Bill Tilghman: 1854-I924

U. S. Marshal

A U.S. marshal in hot pursuit of outlaws
 
Although he was a crack shot and had dealt successfully with a lot of vicious outlaws, Deputy U.S. Marshal Bill Tilghman didn't believe in unnecessary gunplay. In that respect, he typified the great lawmen of the West far more than legend might lead one to believe. Most successful lawmen realized the futility of trying to match wits and skills with a trigger-happy outlaw. A good reputation as an accurate marksman, backed by the awesome power of a shotgun, were often the best and only allies of a Western sheriff.  

Before he became a U. S. marshal, Tilghman - who was born in 1854 at Fort Dodge, Iowa - worked as a buffalo hunter, a saloon owner, and a police officer in Dodge City, Kansas.

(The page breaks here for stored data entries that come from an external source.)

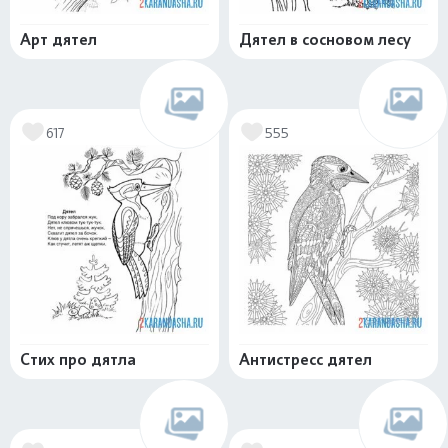
Арт дятел
Дятел в сосновом лесу
617
555
Стих про дятла
Антистресс дятел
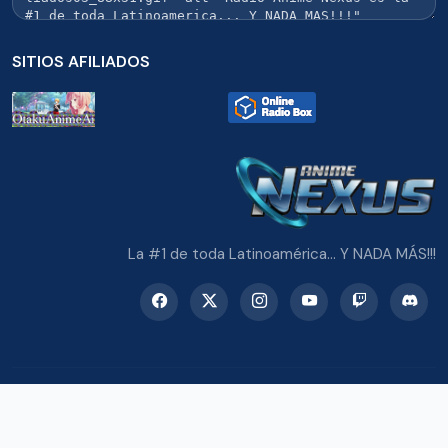
SITIOS AFILIADOS
La #1 de toda Latinoamérica... Y NADA MÁS!!!
© 2026 Radio Anime Nexus. Todos los derechos reservados.
Potenciado con Wordpress y Bootstrap 5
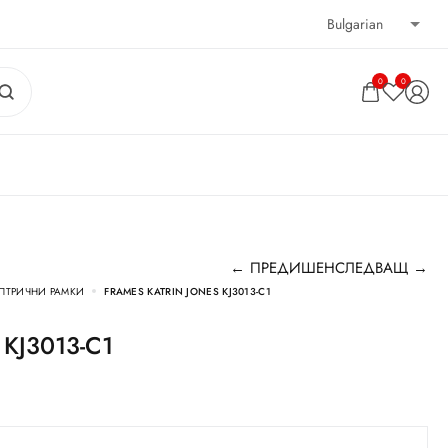
0
0
← ПРЕДИШЕН
СЛЕДВАЩ →
ПТРИЧНИ РАМКИ
FRAMES KATRIN JONES KJ3013-C1
s KJ3013-C1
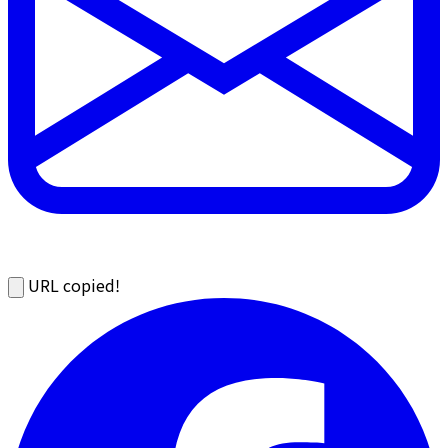
URL copied!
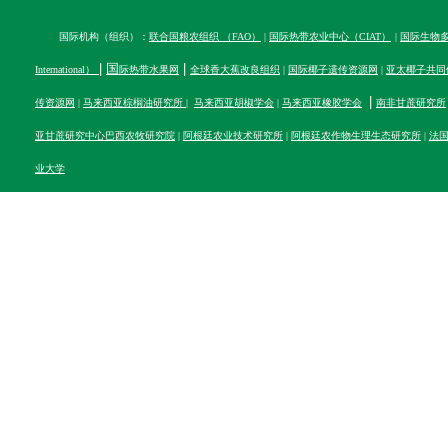
国际机构（组织）：
联合国粮农组织 （FAO）
|
国际热带农业中心（CIAT）
|
国际生物多样性
|
国
|
International）
际热带水果网
全球香大蕉改良组织
|
国际椰子遗传资源网
|
亚太椰子共同
|
传资源网
|
马来西亚棕榈油研究所
|
马来西亚胡椒学会
|
马来西亚橡胶学会
南非甘蔗研究所
亚甘蔗研究中心
巴西农牧研究院
|
阿根廷农业技术研究所
|
阿根廷农作物生理生态研究所
|
法
业大学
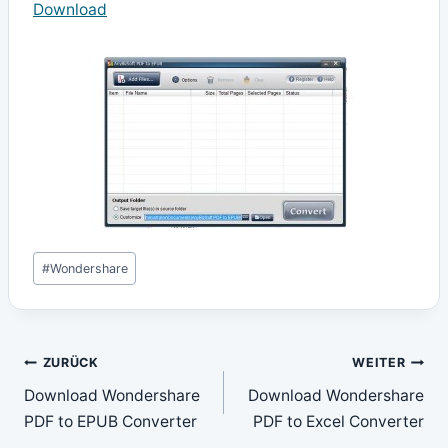
Download
Schlagworte:
#
Wondershare
Beitragsnavigation
ZURÜCK
WEITER
Download Wondershare
Download Wondershare
PDF to EPUB Converter
PDF to Excel Converter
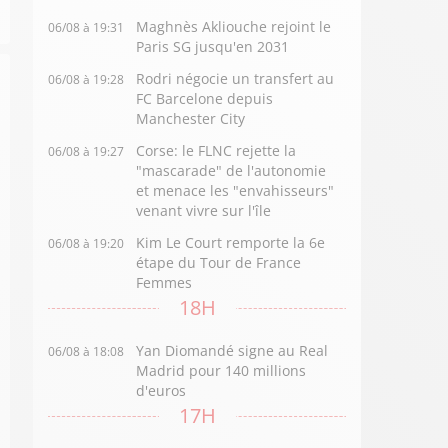
Maghnès Akliouche rejoint le
06/08 à 19:31
Paris SG jusqu'en 2031
Rodri négocie un transfert au
06/08 à 19:28
FC Barcelone depuis
Manchester City
Corse: le FLNC rejette la
06/08 à 19:27
"mascarade" de l'autonomie
et menace les "envahisseurs"
venant vivre sur l'île
Kim Le Court remporte la 6e
06/08 à 19:20
étape du Tour de France
Femmes
18H
Yan Diomandé signe au Real
06/08 à 18:08
Madrid pour 140 millions
d'euros
17H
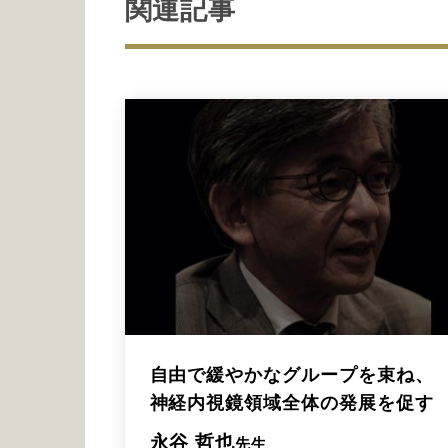
関連記事
自由で緩やかなグループを束ね、
神経内視鏡領域全体の発展を促す
永谷 哲也
先生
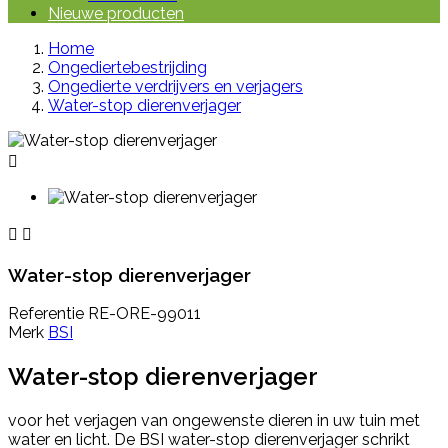
Nieuwe producten
Home
Ongediertebestrijding
Ongedierte verdrijvers en verjagers
Water-stop dierenverjager



Water-stop dierenverjager
Referentie
RE-ORE-99011
Merk
BSI
Water-stop dierenverjager
voor het verjagen van ongewenste dieren in uw tuin met
water en licht. De BSI water-stop dierenverjager schrikt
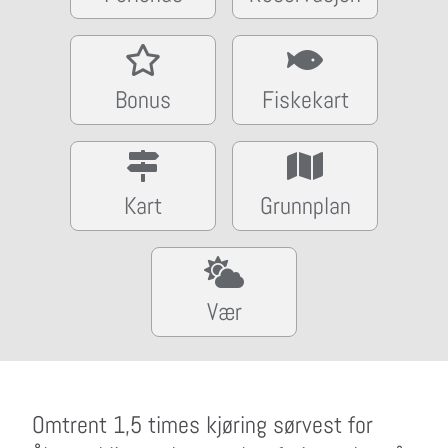
Bonus
Fiskekart
Kart
Grunnplan
Vær
Omtrent 1,5 times kjøring sørvest for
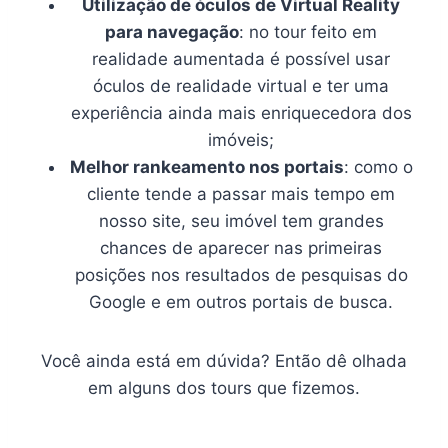
Utilização de óculos de Virtual Reality
para navegação
: no tour feito em
realidade aumentada é possível usar
óculos de realidade virtual e ter uma
experiência ainda mais enriquecedora dos
imóveis;
Melhor rankeamento nos portais
: como o
cliente tende a passar mais tempo em
nosso site, seu imóvel tem grandes
chances de aparecer nas primeiras
posições nos resultados de pesquisas do
Google e em outros portais de busca.
Você ainda está em dúvida? Então dê olhada
em alguns dos tours que fizemos.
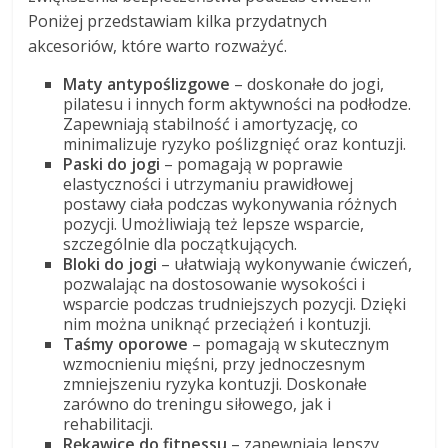
Poniżej przedstawiam kilka przydatnych
akcesoriów, które warto rozważyć.
Maty antypoślizgowe
– doskonałe do jogi,
pilatesu i innych form aktywności na podłodze.
Zapewniają stabilność i amortyzację, co
minimalizuje ryzyko poślizgnięć oraz kontuzji.
Paski do jogi
– pomagają w poprawie
elastyczności i utrzymaniu prawidłowej
postawy ciała podczas wykonywania różnych
pozycji. Umożliwiają też lepsze wsparcie,
szczególnie dla początkujących.
Bloki do jogi
– ułatwiają wykonywanie ćwiczeń,
pozwalając na dostosowanie wysokości i
wsparcie podczas trudniejszych pozycji. Dzięki
nim można uniknąć przeciążeń i kontuzji.
Taśmy oporowe
– pomagają w skutecznym
wzmocnieniu mięśni, przy jednoczesnym
zmniejszeniu ryzyka kontuzji. Doskonałe
zarówno do treningu siłowego, jak i
rehabilitacji.
Rękawice do fitnessu
– zapewniają lepszy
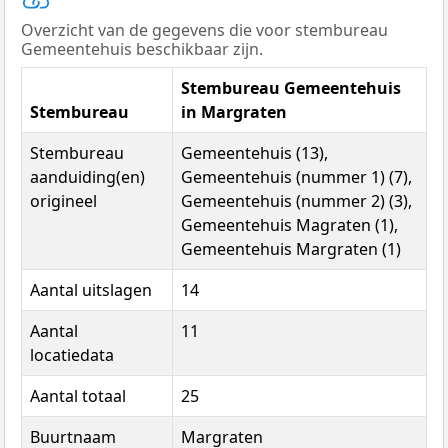
Overzicht van de gegevens die voor stembureau
Gemeentehuis beschikbaar zijn.
Stembureau Gemeentehuis
Stembureau
in Margraten
Stembureau
Gemeentehuis (13),
aanduiding(en)
Gemeentehuis (nummer 1) (7),
origineel
Gemeentehuis (nummer 2) (3),
Gemeentehuis Magraten (1),
Gemeentehuis Margraten (1)
Aantal uitslagen
14
Aantal
11
locatiedata
Aantal totaal
25
Buurtnaam
Margraten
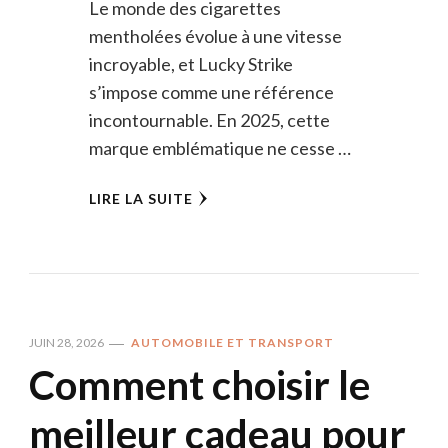
Le monde des cigarettes
mentholées évolue à une vitesse
incroyable, et Lucky Strike
s’impose comme une référence
incontournable. En 2025, cette
marque emblématique ne cesse …
LIRE LA SUITE
JUIN 28, 2026
AUTOMOBILE ET TRANSPORT
Comment choisir le
meilleur cadeau pour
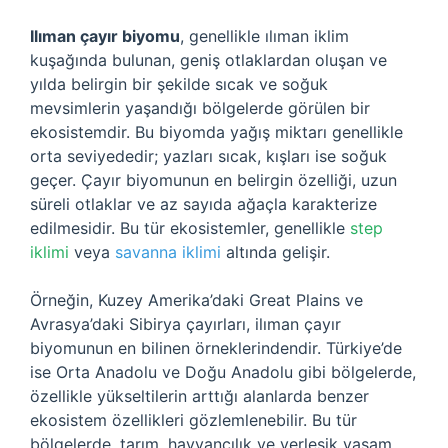
Ilıman çayır biyomu
, genellikle ılıman iklim
kuşağında bulunan, geniş otlaklardan oluşan ve
yılda belirgin bir şekilde sıcak ve soğuk
mevsimlerin yaşandığı bölgelerde görülen bir
ekosistemdir. Bu biyomda yağış miktarı genellikle
orta seviyededir; yazları sıcak, kışları ise soğuk
geçer. Çayır biyomunun en belirgin özelliği, uzun
süreli otlaklar ve az sayıda ağaçla karakterize
edilmesidir. Bu tür ekosistemler, genellikle
step
iklimi
veya
savanna iklimi
altında gelişir.
Örneğin, Kuzey Amerika’daki Great Plains ve
Avrasya’daki Sibirya çayırları, ilıman çayır
biyomunun en bilinen örneklerindendir. Türkiye’de
ise Orta Anadolu ve Doğu Anadolu gibi bölgelerde,
özellikle yükseltilerin arttığı alanlarda benzer
ekosistem özellikleri gözlemlenebilir. Bu tür
bölgelerde, tarım, hayvancılık ve yerleşik yaşam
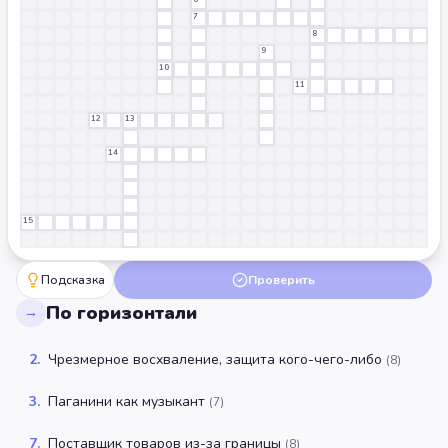
7
8
9
10
11
12
13
14
15
Подсказка
Проверить
По горизонтали
→
2
.
Чрезмерное восхваление, защита кого-чего-либо
(
8
)
3
.
Паганини как музыкант
(
7
)
7
.
Поставщик товаров из-за границы
(
8
)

In 1889 he was hired as a deputy U.S. marshal for the Oklahoma Territory, which soon became the hangout of the deadly Bill Doolin gang of bank and train robbers. Doolin was a member of the infamous Dalton gang, which he had reorganized after the 1892 Coffeyville bank raid.  

Among the deputy U.S. marshals that were put on the trail of the Doolin gang were Tilghman, Heck Thomas, and Chris Madsen, who soon became famous throughout the West as the Three Guardsmen. In 1893 Madsen  
and another lawman caught up with gang member Ole Yountis and killed him when he resisted arrest. Deputy marshals then killed Bill Dalton at Ardmore, Oklahoma Territory, in 1895, and the next year Tilghman surprised and singlehandedly captured Bill Doolin himself at Eureka Springs, Arkansas, without firing a shot. While awaiting trial, Doolin escaped from the federal jail at Guthrie, Oklahoma, in July 1896, but within a month Heck Thomas and a posse tracked him down. Ordered to surrender, Doolin fired off a shot that went wild and he was instantly killed by a blast from Thomas's shotgun. In 1898 Tilghman and Thomas cornered "Little Dick" West, probably the last of the Doolin gang. When West came out shooting, he too was killed by the lawmen.  

After Oklahoma was admitted to the Union in 1907, Bill Tilghman was elected a state senator and later served as police chief of Oklahoma City. Upon retirement he agreed to become marshal of the oil-boom town of Cromwell, Oklahoma. And so, in 1924, the 70-year-old Tilghman once again pinned on his badge and strapped on his gun. Three months later he was gunned down in the street by an unknown assassin.